- [Task data]:
——————

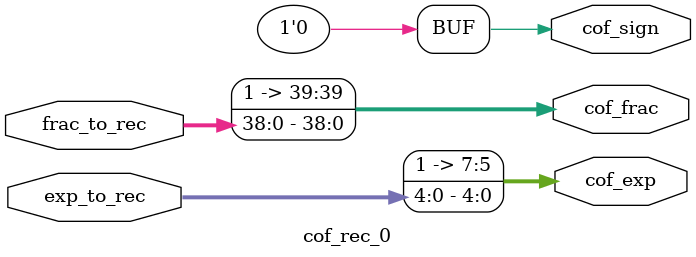
<source format=v>
module cof_rec_top(
	input [167:0] cof_torec,
	input cof_sign_rev,
	input sel_DorX,
	input sin_or_cos,
	output [7:0] cof_exp_3,cof_exp_2,cof_exp_1,cof_exp_0,
	output cof_sign_3,cof_sign_2,cof_sign_1,cof_sign_0,
	output [35:0] cof_frac_3,cof_frac_2,
	output [39:0] cof_frac_0,cof_frac_1
);
	


	cof_rec_3 #(
		.I_EXP_WIDTH (5),
		.O_EXP_WIDTH (8),
		.FRAC_WIDTH  (35),
		.O_FRAC_WIDTH(36)
	)
	u_cof_rec_3 (
		// Inputs
		.cof_sign_rev(cof_sign_rev),
		.exp_to_rec  (cof_torec[39:35]),
		.frac_to_rec (cof_torec[34:0]),
		.sin_or_cos  (sin_or_cos),
		// Outputs
		.cof_exp     (cof_exp_3),
		.cof_frac    (cof_frac_3),
		.cof_sign    (cof_sign_3)
	);



	cof_rec_2 #(
		.I_EXP_WIDTH (5),
		.O_EXP_WIDTH (8),
		.FRAC_WIDTH  (35),
		.O_FRAC_WIDTH(36)
	)
	u_cof_rec_2 (
		// Inputs
		.exp_to_rec (cof_torec[79:75]),
		.frac_to_rec(cof_torec[74:40]),
		// Outputs
		.cof_exp    (cof_exp_2),
		.cof_frac   (cof_frac_2),
		.cof_sign   (cof_sign_2)
	);
	
	cof_rec_1 #(
		.I_EXP_WIDTH (5),
		.O_EXP_WIDTH (8),
		.FRAC_WIDTH  (39),
		.O_FRAC_WIDTH(40)
	)
	u_cof_rec_1 (
		// Inputs
		.exp_to_rec        (cof_torec[123:119]),
		.frac_to_rec       (cof_torec[118:80]),
		.i_X_APPRO_or_0_125(~sel_DorX),
		.sin_or_cos        (sin_or_cos),
		// Outputs
		.cof_exp           (cof_exp_1),
		.cof_frac          (cof_frac_1),
		.cof_sign          (cof_sign_1)
	);
	


	cof_rec_0 #(
		.I_EXP_WIDTH (5),
		.O_EXP_WIDTH (8),
		.FRAC_WIDTH  (39),
		.O_FRAC_WIDTH(40)
	)
	u_cof_rec_0 (
		// Inputs
		.exp_to_rec (cof_torec[167:163]),
		.frac_to_rec(cof_torec[162:124]),
		// Outputs
		.cof_exp    (cof_exp_0),
		.cof_frac   (cof_frac_0),
		.cof_sign   (cof_sign_0)
	);
	
endmodule




module cof_rec_3 #(
    parameter I_EXP_WIDTH  = 5,
    parameter O_EXP_WIDTH  = 8,
    parameter FRAC_WIDTH = 35,
    parameter O_FRAC_WIDTH = 36
) (
    input  sin_or_cos                       ,
    input  [I_EXP_WIDTH  -1  : 0] exp_to_rec,
    input  [FRAC_WIDTH   -1  : 0] frac_to_rec,
    input  cof_sign_rev                     ,
    output [O_FRAC_WIDTH -1  : 0] cof_frac,
    output [O_EXP_WIDTH  -1  : 0] cof_exp,
    output cof_sign
);
    
    assign cof_exp = {{3{exp_to_rec[I_EXP_WIDTH-1]}},exp_to_rec};
    assign cof_frac = {1'b1,frac_to_rec};
    assign cof_sign = (~sin_or_cos) ? 1'b1 : 1'b0^cof_sign_rev;

endmodule

module cof_rec_2 #(
    parameter I_EXP_WIDTH  = 5,
    parameter O_EXP_WIDTH  = 8,
    parameter FRAC_WIDTH = 35,
    parameter O_FRAC_WIDTH = 36
) (
    input  [I_EXP_WIDTH    -1  : 0] exp_to_rec,
    input  [FRAC_WIDTH   -1  : 0] frac_to_rec,
    output [O_FRAC_WIDTH -1  : 0] cof_frac,
    output [O_EXP_WIDTH  -1  : 0] cof_exp,
    output cof_sign
);
    
    assign cof_exp = {{3{exp_to_rec[I_EXP_WIDTH-1]}},exp_to_rec};
    assign cof_frac = {1'b1,frac_to_rec};
    assign cof_sign = 1'b1;

endmodule

module cof_rec_1#(
    parameter I_EXP_WIDTH  = 5,
    parameter O_EXP_WIDTH  = 8,
    parameter FRAC_WIDTH = 39,
    parameter O_FRAC_WIDTH = 40
) (
    input  sin_or_cos                     ,
    input  [I_EXP_WIDTH  -1  : 0] exp_to_rec,
    input  [FRAC_WIDTH   -1  : 0] frac_to_rec,
    input  i_X_APPRO_or_0_125  ,
    output [O_FRAC_WIDTH -1  : 0] cof_frac,
    output [O_EXP_WIDTH  -1  : 0] cof_exp,
    output cof_sign
);
    
    assign cof_exp = {{3{exp_to_rec[I_EXP_WIDTH-1]}},exp_to_rec};
    assign cof_frac = {1'b1,frac_to_rec};
    assign cof_sign = (~sin_or_cos) ? 1'b0&~i_X_APPRO_or_0_125 : 1'b1&~i_X_APPRO_or_0_125; 
endmodule

module cof_rec_0#(
    parameter I_EXP_WIDTH  = 5,
    parameter O_EXP_WIDTH  = 8,
    parameter FRAC_WIDTH = 39,
    parameter O_FRAC_WIDTH = 40
) (
    input  [I_EXP_WIDTH  -1  : 0] exp_to_rec ,
    input  [FRAC_WIDTH   -1  : 0] frac_to_rec,
    output [O_FRAC_WIDTH -1  : 0] cof_frac,
    output [O_EXP_WIDTH  -1  : 0] cof_exp,
    output cof_sign
);
    
    assign cof_exp  = {{3'b111,exp_to_rec}};
    assign cof_frac = {1'b1,frac_to_rec};
    assign cof_sign = 1'b0;
endmodule
</source>
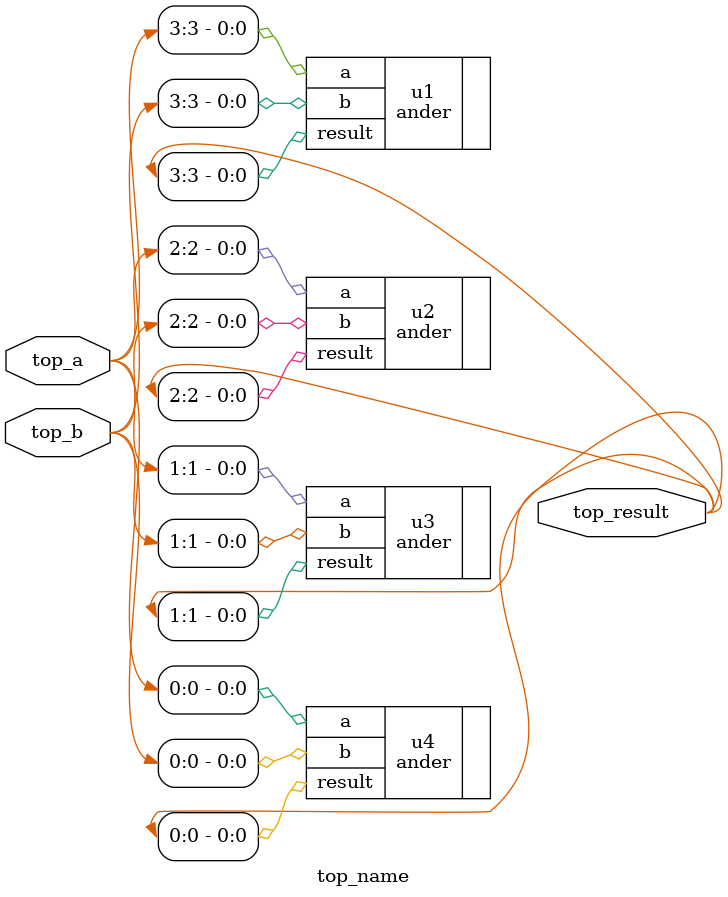
<source format=v>
`timescale 1 ns / 1 ps

module top_name (top_a, top_b, top_result);

    input [3:0] top_a, top_b;
    output [3:0] top_result;

    ander u1(
        .a     (top_a[3]     ),
        .b     (top_b[3]     ), 
        .result(top_result[3])
    );

    ander u2(
        .a     (top_a[2]     ),
        .b     (top_b[2]     ),
        .result(top_result[2])
    );

    ander u3(
        .a     (top_a[1]     ),
        .b     (top_b[1]     ),
        .result(top_result[1])
    );

    ander u4(
        .a     (top_a[0]     ),
        .b     (top_b[0]     ),
        .result(top_result[0])
    );

endmodule

</source>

——————

- [Try it]: Without the pictures, retype each line of the records above exactly.

- [Output]:
<source format=v>
module cof_rec_top(
	input [167:0] cof_torec,
	input cof_sign_rev,
	input sel_DorX,
	input sin_or_cos,
	output [7:0] cof_exp_3,cof_exp_2,cof_exp_1,cof_exp_0,
	output cof_sign_3,cof_sign_2,cof_sign_1,cof_sign_0,
	output [35:0] cof_frac_3,cof_frac_2,
	output [39:0] cof_frac_0,cof_frac_1
);
	


	cof_rec_3 #(
		.I_EXP_WIDTH (5),
		.O_EXP_WIDTH (8),
		.FRAC_WIDTH  (35),
		.O_FRAC_WIDTH(36)
	)
	u_cof_rec_3 (
		// Inputs
		.cof_sign_rev(cof_sign_rev),
		.exp_to_rec  (cof_torec[39:35]),
		.frac_to_rec (cof_torec[34:0]),
		.sin_or_cos  (sin_or_cos),
		// Outputs
		.cof_exp     (cof_exp_3),
		.cof_frac    (cof_frac_3),
		.cof_sign    (cof_sign_3)
	);



	cof_rec_2 #(
		.I_EXP_WIDTH (5),
		.O_EXP_WIDTH (8),
		.FRAC_WIDTH  (35),
		.O_FRAC_WIDTH(36)
	)
	u_cof_rec_2 (
		// Inputs
		.exp_to_rec (cof_torec[79:75]),
		.frac_to_rec(cof_torec[74:40]),
		// Outputs
		.cof_exp    (cof_exp_2),
		.cof_frac   (cof_frac_2),
		.cof_sign   (cof_sign_2)
	);
	
	cof_rec_1 #(
		.I_EXP_WIDTH (5),
		.O_EXP_WIDTH (8),
		.FRAC_WIDTH  (39),
		.O_FRAC_WIDTH(40)
	)
	u_cof_rec_1 (
		// Inputs
		.exp_to_rec        (cof_torec[123:119]),
		.frac_to_rec       (cof_torec[118:80]),
		.i_X_APPRO_or_0_125(~sel_DorX),
		.sin_or_cos        (sin_or_cos),
		// Outputs
		.cof_exp           (cof_exp_1),
		.cof_frac          (cof_frac_1),
		.cof_sign          (cof_sign_1)
	);
	


	cof_rec_0 #(
		.I_EXP_WIDTH (5),
		.O_EXP_WIDTH (8),
		.FRAC_WIDTH  (39),
		.O_FRAC_WIDTH(40)
	)
	u_cof_rec_0 (
		// Inputs
		.exp_to_rec (cof_torec[167:163]),
		.frac_to_rec(cof_torec[162:124]),
		// Outputs
		.cof_exp    (cof_exp_0),
		.cof_frac   (cof_frac_0),
		.cof_sign   (cof_sign_0)
	);
	
endmodule




module cof_rec_3 #(
    parameter I_EXP_WIDTH  = 5,
    parameter O_EXP_WIDTH  = 8,
    parameter FRAC_WIDTH = 35,
    parameter O_FRAC_WIDTH = 36
) (
    input  sin_or_cos                       ,
    input  [I_EXP_WIDTH  -1  : 0] exp_to_rec,
    input  [FRAC_WIDTH   -1  : 0] frac_to_rec,
    input  cof_sign_rev                     ,
    output [O_FRAC_WIDTH -1  : 0] cof_frac,
    output [O_EXP_WIDTH  -1  : 0] cof_exp,
    output cof_sign
);
    
    assign cof_exp = {{3{exp_to_rec[I_EXP_WIDTH-1]}},exp_to_rec};
    assign cof_frac = {1'b1,frac_to_rec};
    assign cof_sign = (~sin_or_cos) ? 1'b1 : 1'b0^cof_sign_rev;

endmodule

module cof_rec_2 #(
    parameter I_EXP_WIDTH  = 5,
    parameter O_EXP_WIDTH  = 8,
    parameter FRAC_WIDTH = 35,
    parameter O_FRAC_WIDTH = 36
) (
    input  [I_EXP_WIDTH    -1  : 0] exp_to_rec,
    input  [FRAC_WIDTH   -1  : 0] frac_to_rec,
    output [O_FRAC_WIDTH -1  : 0] cof_frac,
    output [O_EXP_WIDTH  -1  : 0] cof_exp,
    output cof_sign
);
    
    assign cof_exp = {{3{exp_to_rec[I_EXP_WIDTH-1]}},exp_to_rec};
    assign cof_frac = {1'b1,frac_to_rec};
    assign cof_sign = 1'b1;

endmodule

module cof_rec_1#(
    parameter I_EXP_WIDTH  = 5,
    parameter O_EXP_WIDTH  = 8,
    parameter FRAC_WIDTH = 39,
    parameter O_FRAC_WIDTH = 40
) (
    input  sin_or_cos                     ,
    input  [I_EXP_WIDTH  -1  : 0] exp_to_rec,
    input  [FRAC_WIDTH   -1  : 0] frac_to_rec,
    input  i_X_APPRO_or_0_125  ,
    output [O_FRAC_WIDTH -1  : 0] cof_frac,
    output [O_EXP_WIDTH  -1  : 0] cof_exp,
    output cof_sign
);
    
    assign cof_exp = {{3{exp_to_rec[I_EXP_WIDTH-1]}},exp_to_rec};
    assign cof_frac = {1'b1,frac_to_rec};
    assign cof_sign = (~sin_or_cos) ? 1'b0&~i_X_APPRO_or_0_125 : 1'b1&~i_X_APPRO_or_0_125; 
endmodule

module cof_rec_0#(
    parameter I_EXP_WIDTH  = 5,
    parameter O_EXP_WIDTH  = 8,
    parameter FRAC_WIDTH = 39,
    parameter O_FRAC_WIDTH = 40
) (
    input  [I_EXP_WIDTH  -1  : 0] exp_to_rec ,
    input  [FRAC_WIDTH   -1  : 0] frac_to_rec,
    output [O_FRAC_WIDTH -1  : 0] cof_frac,
    output [O_EXP_WIDTH  -1  : 0] cof_exp,
    output cof_sign
);
    
    assign cof_exp  = {{3'b111,exp_to_rec}};
    assign cof_frac = {1'b1,frac_to_rec};
    assign cof_sign = 1'b0;
endmodule
</source>
<source format=v>
`timescale 1 ns / 1 ps

module top_name (top_a, top_b, top_result);

    input [3:0] top_a, top_b;
    output [3:0] top_result;

    ander u1(
        .a     (top_a[3]     ),
        .b     (top_b[3]     ), 
        .result(top_result[3])
    );

    ander u2(
        .a     (top_a[2]     ),
        .b     (top_b[2]     ),
        .result(top_result[2])
    );

    ander u3(
        .a     (top_a[1]     ),
        .b     (top_b[1]     ),
        .result(top_result[1])
    );

    ander u4(
        .a     (top_a[0]     ),
        .b     (top_b[0]     ),
        .result(top_result[0])
    );

endmodule

</source>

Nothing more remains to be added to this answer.